Néanmoins, il nous faut ici préciser que le fait pour un salarié de ne pas pouvoir se déplacer sur son lieu de travail, parce qu'il ne peut se déplacer autrement qu'avec son véhicule, et que cette impossibilité est due à une pénurie de carburants, ne revêt pas la nature d'une faute. Autrement dit, son absence n'est alors pas sanctionnable du fait qu'il ne s'agit pas ici d'une faute. Le salarié devra néanmoins justifier son absence auprès de son employeur. De nouveau, il nous faut préciser que la justification de son absence auprès de son employeur reste à la seule initiative du salarié : il peut justifier cette absence à l'aide de photographies de la jauge de carburant de son véhicule, par exemple. Il doit en outre expliquer la situation le plus clairement possible à son employeur.

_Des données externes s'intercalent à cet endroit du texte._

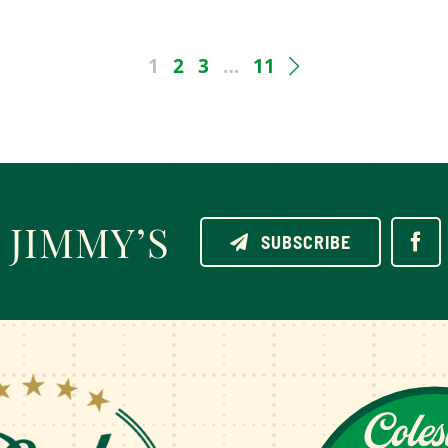
1
2
3
…
11
JIMMY’S
SUBSCRIBE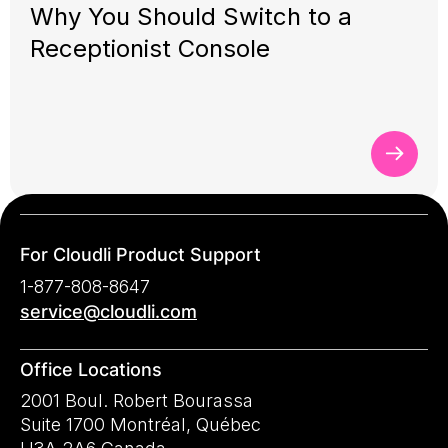
Why You Should Switch to a
Receptionist Console
For Cloudli Product Support
1-877-808-8647
service@cloudli.com
Office Locations
2001 Boul. Robert Bourassa
Suite 1700 Montréal, Québec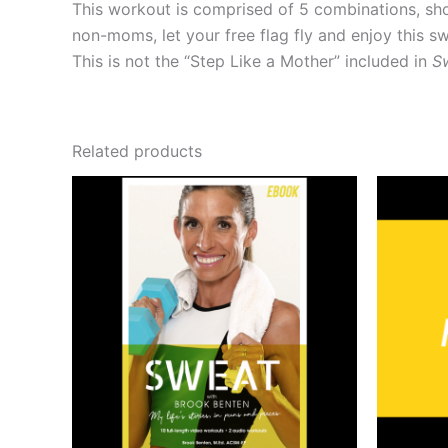
This workout is comprised of 5 combinations,
non-moms, let your free flag fly and enjoy this 
This is not the “Step Like a Mother” included in
S
Related products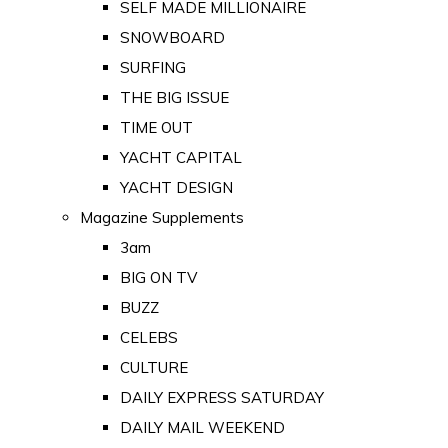
SELF MADE MILLIONAIRE
SNOWBOARD
SURFING
THE BIG ISSUE
TIME OUT
YACHT CAPITAL
YACHT DESIGN
Magazine Supplements
3am
BIG ON TV
BUZZ
CELEBS
CULTURE
DAILY EXPRESS SATURDAY
DAILY MAIL WEEKEND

Enfin, cette pénurie peut-elle revêtir la qualification d'un cas de force majeure ? La force majeure pourra permettre au salarié de légitimer une absence auprès de son employeur. Toutefois, la pénurie de carburants n'entre pas dans le champ d'application de cette notion de cas de force majeure. Pourquoi ? Tout simplement parce que cette notion implique l'existence d'un évènement qui se soustrait totalement au contrôle des personnes concernées ; il doit en outre être insurmontable et principalement imprévisible. Ce n'est pas le cas dans le cadre de cette pénurie puisque le mouvement de grève en cause se poursuit depuis plusieurs jours et surtout les dysfonctionnements liés à l'approvisionnement en carburants des stations-service font la une des journaux papiers et télévisés.

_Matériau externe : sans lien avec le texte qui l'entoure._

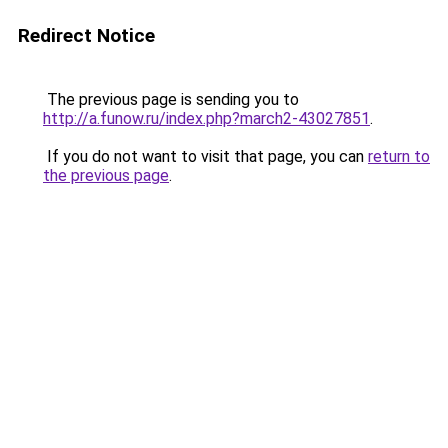
Redirect Notice
The previous page is sending you to
http://a.funow.ru/index.php?march2-43027851
.
If you do not want to visit that page, you can
return to
the previous page
.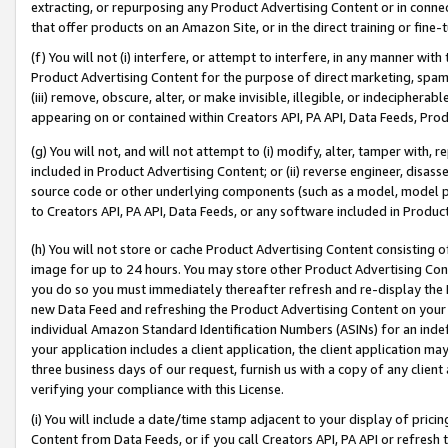
extracting, or repurposing any Product Advertising Content or in connec
that offer products on an Amazon Site, or in the direct training or fin
(f) You will not (i) interfere, or attempt to interfere, in any manner wit
Product Advertising Content for the purpose of direct marketing, spammi
(iii) remove, obscure, alter, or make invisible, illegible, or indecipherab
appearing on or contained within Creators API, PA API, Data Feeds, Prod
(g) You will not, and will not attempt to (i) modify, alter, tamper with,
included in Product Advertising Content; or (ii) reverse engineer, disa
source code or other underlying components (such as a model, model pa
to Creators API, PA API, Data Feeds, or any software included in Produc
(h) You will not store or cache Product Advertising Content consisting 
image for up to 24 hours. You may store other Product Advertising Cont
you do so you must immediately thereafter refresh and re-display the P
new Data Feed and refreshing the Product Advertising Content on your 
individual Amazon Standard Identification Numbers (ASINs) for an indefi
your application includes a client application, the client application m
three business days of our request, furnish us with a copy of any clien
verifying your compliance with this License.
(i) You will include a date/time stamp adjacent to your display of prici
Content from Data Feeds, or if you call Creators API, PA API or refresh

Une nécessaire négociation entre les parties au contrat de travail
De plus, à cause cette pénurie, il est possible au salarié d'entamer une négociation avec son employeur. Celle-ci aura pour objectif de fixer les conditions de travail futures du salarié en attendant son retour sur son lieu de travail. L'employeur pourra en outre proposer à son subordonné de prendre un ou plusieurs jours de congés payés sans toutefois être en mesure de lui imposer la prise de ces jours ; soit encore lui proposer de télétravailler dès lors que son poste le lui permet en effet. D'autres solutions pourront être proposées par son employeur, notamment le covoiturage ou encore l'utilisation des transports en commun. Ici, il est utile de souligner dans le cadre de cette négociation entre l'employeur et son salarié que ce dernier doit se montrer de bonne foi afin de proposer des alternatives en attendant que la situation s'achève.

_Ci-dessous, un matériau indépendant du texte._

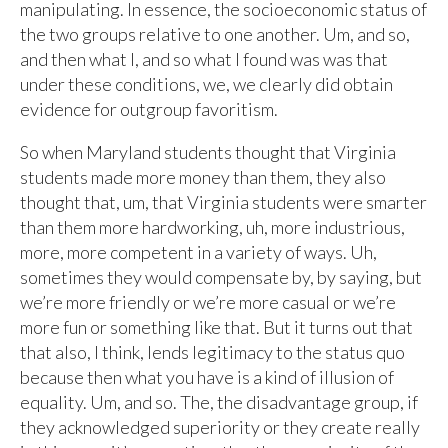
manipulating. In essence, the socioeconomic status of
the two groups relative to one another. Um, and so,
and then what I, and so what I found was was that
under these conditions, we, we clearly did obtain
evidence for outgroup favoritism.
So when Maryland students thought that Virginia
students made more money than them, they also
thought that, um, that Virginia students were smarter
than them more hardworking, uh, more industrious,
more, more competent in a variety of ways. Uh,
sometimes they would compensate by, by saying, but
we’re more friendly or we’re more casual or we’re
more fun or something like that. But it turns out that
that also, I think, lends legitimacy to the status quo
because then what you have is a kind of illusion of
equality. Um, and so. The, the disadvantage group, if
they acknowledged superiority or they create really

Une seconde question se pose maintenant : qu'en est-il de la situation des salariés qui utilisent un véhicule professionnel ?
La question des salariés et l'utilisation de véhicules professionnels
Il s'agit ici de la seconde question relative à la possible absence justifiée d'un salarié, mais qui utilise dans le cadre de son travail un véhicule professionnel. Dans le cas particulier de ce salarié, il n'est alors plus question du trajet entre le domicile du salarié et son lieu de travail : le concernant, il est en effet question de son travail dit effectif. Dans cette situation, il faut en premier lieu noter qu'il revient à l'employeur de prendre en charge l'ensemble des frais de carburants. Ensuite, il convient de souligner le fait qu'il ne peut valablement choisir de ne plus rémunérer son salarié qui utilise un véhicule professionnel du fait d'une telle pénurie.
Par voie de conséquence si le salarié se trouve immobilisé parce qu'il ne peut plus faire le plein de carburant, il n'a pas d'absence à justifier auprès de son employeur. Précision importante en pareil cas : il revient à l'employeur non seulement de prendre en charge l'ensemble des autres frais du salarié (par exemple les transports utilisés par le salarié pour se rendre sur son lieu de travail).